Richard Mourdock has gotten himself into a sticky situation by selling his political soul to the Club for Growth. The State Treasurer turned Senate candidate cannot finance his campaign through traditional fundraising from donors in Indiana and must rely on outside money for television and radio ads and even yard signs. This is not a good sign.
For someone who claims to be anti-establishment, Mourdock certainly relies heavily on a questionable list of anonymous donors shrouded in secrecy by a web of complicated campaign finance laws. Senator Lugar’s campaign pointed out that by unequivocally stating that it would direct funds to support Mourdock’s campaign, the Club for Growth has essentially bypassed federal pay-to-play laws that help ensure groups who stand to directly benefit financially cannot donate to a campaign.

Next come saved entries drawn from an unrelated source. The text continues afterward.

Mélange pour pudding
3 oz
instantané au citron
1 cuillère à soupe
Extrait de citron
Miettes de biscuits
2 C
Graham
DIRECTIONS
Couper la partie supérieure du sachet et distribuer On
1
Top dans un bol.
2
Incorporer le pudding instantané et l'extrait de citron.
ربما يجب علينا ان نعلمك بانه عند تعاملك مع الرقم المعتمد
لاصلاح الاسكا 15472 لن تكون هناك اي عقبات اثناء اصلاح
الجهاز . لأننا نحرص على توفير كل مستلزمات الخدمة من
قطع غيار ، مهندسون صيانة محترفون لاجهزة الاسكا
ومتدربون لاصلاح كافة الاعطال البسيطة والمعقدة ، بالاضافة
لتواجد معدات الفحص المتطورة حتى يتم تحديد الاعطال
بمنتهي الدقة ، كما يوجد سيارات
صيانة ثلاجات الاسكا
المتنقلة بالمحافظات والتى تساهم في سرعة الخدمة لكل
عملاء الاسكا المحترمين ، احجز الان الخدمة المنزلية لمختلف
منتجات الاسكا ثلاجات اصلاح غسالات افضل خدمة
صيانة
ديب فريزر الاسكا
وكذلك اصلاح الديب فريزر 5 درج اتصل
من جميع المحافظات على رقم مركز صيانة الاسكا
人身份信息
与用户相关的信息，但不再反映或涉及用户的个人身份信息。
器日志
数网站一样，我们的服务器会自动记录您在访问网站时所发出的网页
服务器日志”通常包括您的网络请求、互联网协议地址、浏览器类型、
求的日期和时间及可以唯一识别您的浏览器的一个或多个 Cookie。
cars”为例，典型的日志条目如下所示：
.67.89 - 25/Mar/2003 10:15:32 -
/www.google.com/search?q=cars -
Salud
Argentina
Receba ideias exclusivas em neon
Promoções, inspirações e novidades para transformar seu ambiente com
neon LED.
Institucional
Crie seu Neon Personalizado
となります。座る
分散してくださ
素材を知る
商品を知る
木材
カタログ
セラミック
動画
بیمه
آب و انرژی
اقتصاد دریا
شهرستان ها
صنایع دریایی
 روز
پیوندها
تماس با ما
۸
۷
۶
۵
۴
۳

Does Senator Lugar have a vested interest in transparency in this case? Yes. Is he also correct when he says this creates a significant moral hazard? Also yes.
Even the most vocal critics of the Senator cannot deny that Mr. Lugar has a history of leading on the transparency issue. In 2000, he was the first US Senator to electronically file a list of his donors in an easily searchable format for public use.
Frankly, it is outrageous that the candidate who is campaigning on a “throw ‘em all out” message is operating like the most secretive of Washington insiders.
This situation should never have happened. But let’s give Mourdock the benefit of the doubt. At least he has come out in strong support of transparency and urged the Club for Growth to release their list of donors.
He did, didn’t he? Oh wait, he didn’t. What was he saying about needing change in Washington again?